Selected passage:
Citing a nearly 50 year old statutory exemption, state Sen. Jim Holperin (D-Conover) has begun the routine deletion of many of his office emails, the senator informed The Lakeland Times after the newspaper made an open records request.

Holperin cited a 1961 statute exempting the records and correspondence of lawmakers from the permanent use collection of the state's public records board.

Among others, the newspaper had asked on June 15 for email communications between Holperin and then DNR water division administrator Todd Ambs.

The newspaper had acquired several email exchanges between the two through an open records request to the DNR. However, when Holperin responded to the June 15 request, he provided the newspaper one letter from him to DNR secretary Matt Frank and none of the exchanges with Ambs.

"After extensive searching of our records and files, the only document we have in our possession that falls under your request is attached," Holperin wrote to Lakeland Times publisher Gregg Walker on July 14.

Because of the exchange obtained from the DNR, that prompted Walker to ask Holperin why he not supplied those emails and also had not denied them.

In an Aug. 2 response, Holperin said he provided all the records in his possession at the time of the request.

"That fulfills my duty under the open records law," Holperin said. He also said his office had begun not to retain many emails.

The senator cited a little-known public records board statute that exempts legislators' records and correspondence from those state records that must be preserved "for permanent use."

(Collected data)

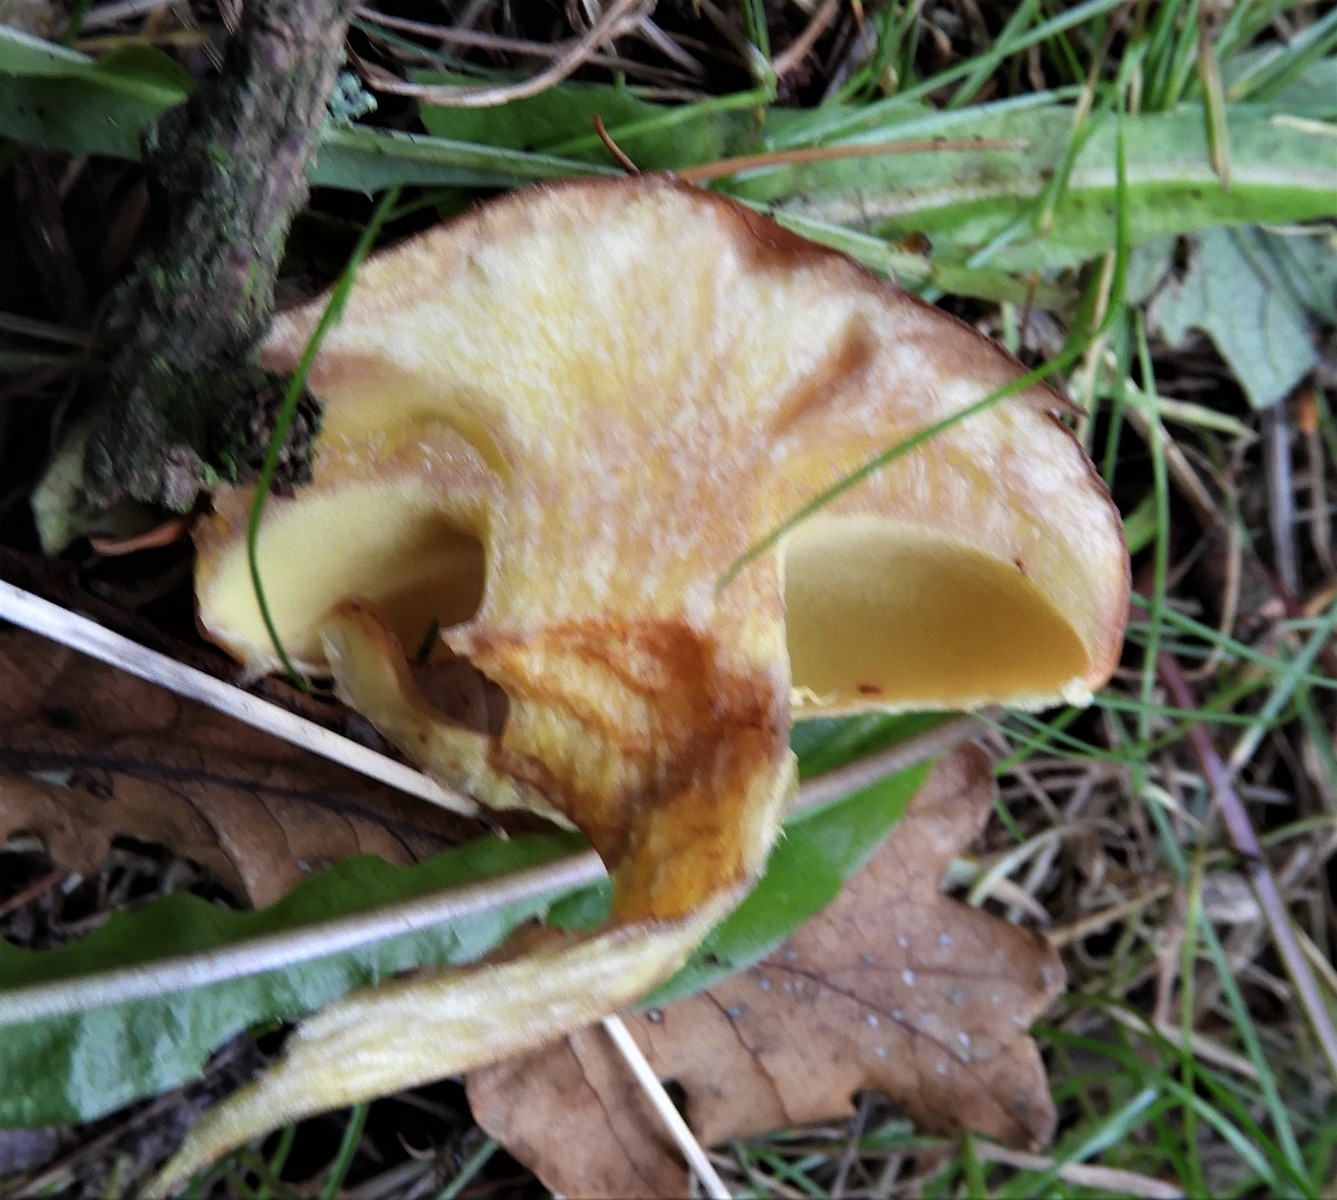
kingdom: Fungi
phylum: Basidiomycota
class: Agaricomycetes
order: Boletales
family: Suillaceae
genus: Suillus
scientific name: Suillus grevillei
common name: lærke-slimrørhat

Short task: Reproduce word for word the part of the news report above on the senator's emails that opens with the words containing "Citing a nearly" and closes with "administrator Todd Ambs.".

Solution to this task:
Citing a nearly 50 year old statutory exemption, state Sen. Jim Holperin (D-Conover) has begun the routine deletion of many of his office emails, the senator informed The Lakeland Times after the newspaper made an open records request.

Holperin cited a 1961 statute exempting the records and correspondence of lawmakers from the permanent use collection of the state's public records board.

Among others, the newspaper had asked on June 15 for email communications between Holperin and then DNR water division administrator Todd Ambs.